Years in the making and hugely anticipated ... 2046 is a keen disappointment. Because the film arrived 24 hours late for its Cannes debut and one of its star actresses, Maggie Cheung, has been reduced to a 'special appearance by' role, one can only guess that in the chaos of revisions, re-edits and rethinking, the director lost his narrative thread.
Variety was more tolerant, comparing 2046 favorably to Wong's previous film, In the Mood for Love.
If Mood was an over-elaborate hors d'oeuvre, with repeated variations around one couple's affair in '60s Hong Kong, 2046 is more like the main course, a visually seductive reverie on memory and regret refracted through a serial womanizer's experiences with four different women during the same period.
And though Maggie Cheung's role has been cut down for this version (she could still be re-edited back in for the final release), the movie has Zhang Ziyi, Faye Wong and Gong Li ("almost unrecognizable in scarlet lipstick and beehive period hairdo") as well as Mr Cool himself, Tony Leung, that have me wanting to see this.
The Guardian sets the scene further, sending my saliva glands into overtime: "The director and his cinematographer, Christopher Doyle, contrive their familiar close-ups and shabby interiors, often showing an eye for a beautiful female sashaying up stairs. In watching the film we are marooned in a virtual 'present' time of exquisite unhappiness. It is an absorbingly mysterious, richly sensuous film.
Getting back to the Channel News roundup, Cannes jury president Quentin Tarantino, although a fan of Asian cinema, might opt for something harsher and in his own style. That would be Old Boy, a Korean film featuring abduction, torture, much brawling, some bloody amateur dentistry and a self-inflicted tongue excision. Yes!

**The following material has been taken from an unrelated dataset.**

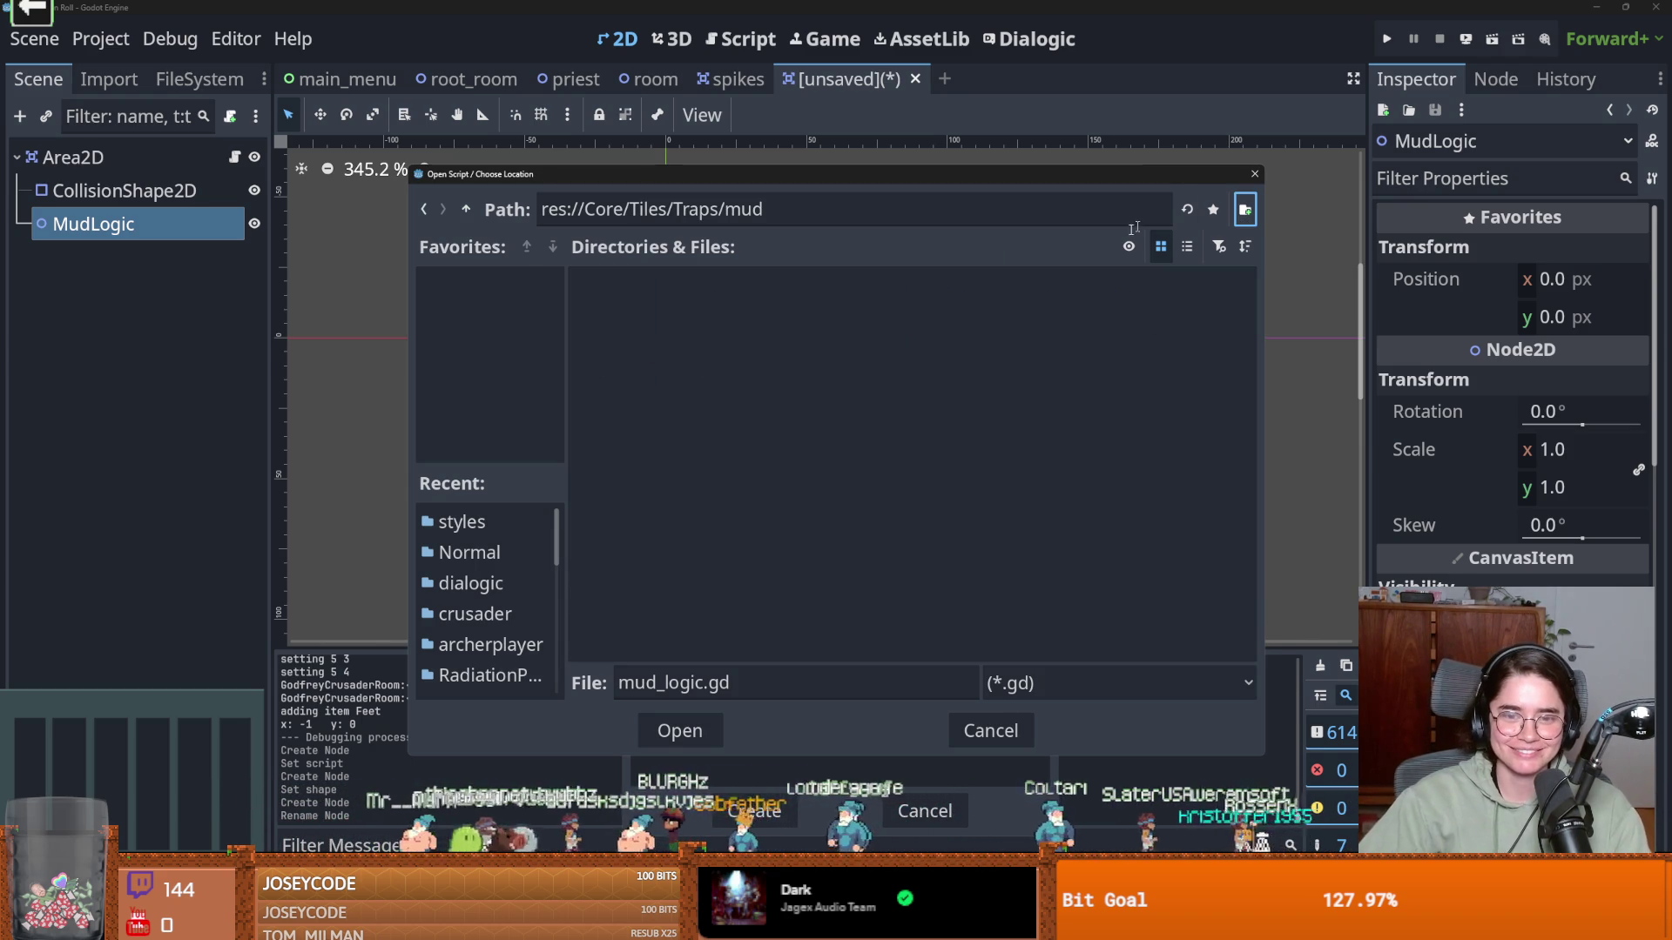
pyautogui.click(679, 730)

Outside the competition, Quentin has not been shy about applauding films he liked, according to the Chicago Tribune. When Zhang Yimou's non-competing House of the Flying Daggers finished showing, Quentin led the audience in one of the most sustained, enthusiastic standing ovations of the festival.
"Abandoning the public discretion that is supposed to rule a president's demeanor, famed movie buff Tarantino rose with the rest of the crowd to cheer," Trib movie critic Michael Wilmington wrote. "Then he walked over to embrace Zhang and cast members Zhang Ziyi, Andy Lau and Takeshi Kaneshiro."